Summary

Now it's not too difficult to understand:

Class is a blueprint to create instances/objects of that class. (I like this way to say it: if class is the cooikie cutter, then instance objects are the cookies that are the result of instantiating class.)

Objects, created from a class, have attributes defined in the class. Accessing these attributes using: objectName.attribute

Attributes include two kinds:

data attributes are variables that belong to an object or class; function attributes, functions that defined in a class. Such functions are called methods.

Simply put, methods are functions that “belong to” an object. They always have the first parameter self referring to the object itself.

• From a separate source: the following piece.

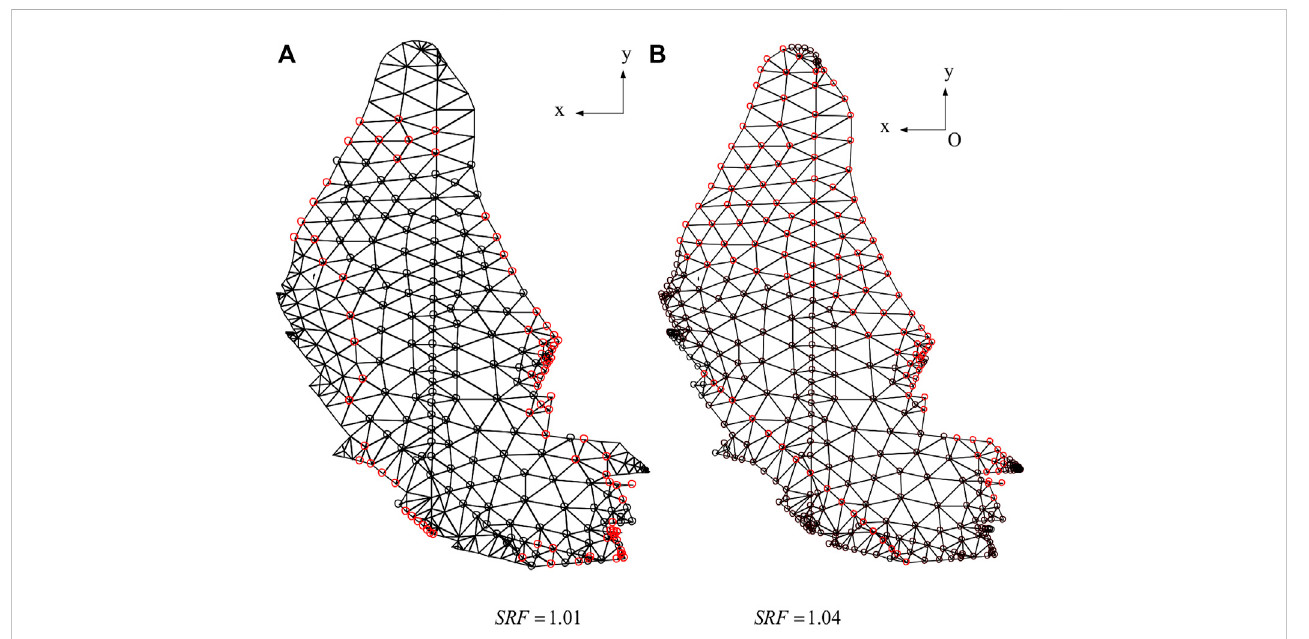
FIGURE 13 Sliding direction vectors of the dam slope at the critical state (A) SRF=1.01 (B)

When you call a method you do not give a value for self parameter, you only provide values for other parameters if needed.

An example

# define a class
class Duck:
  name = 'Donald'
  color = "brown"

  def say(self):
    print("I am a duck.")
  def makeSound(self, sound):
    print("I make sound: " + sound)

# create an object of the class
d = Duck()

# access the data attributes of the object
print(d.name)      # Donald
print(d.color)     # brown

# access the function attributes/the object methods 
d.say()                   # I am a duck. 
d.makeSound("Quark!")     # I make sound: Quark!

When we call the object methods, we don't need to provide value for the first parameter self, Python will automatically provide the object reference. So d.say() has no input value in the parenthesis. In d.makeSound("Quark"), we provide string value "Quark" for variable sound.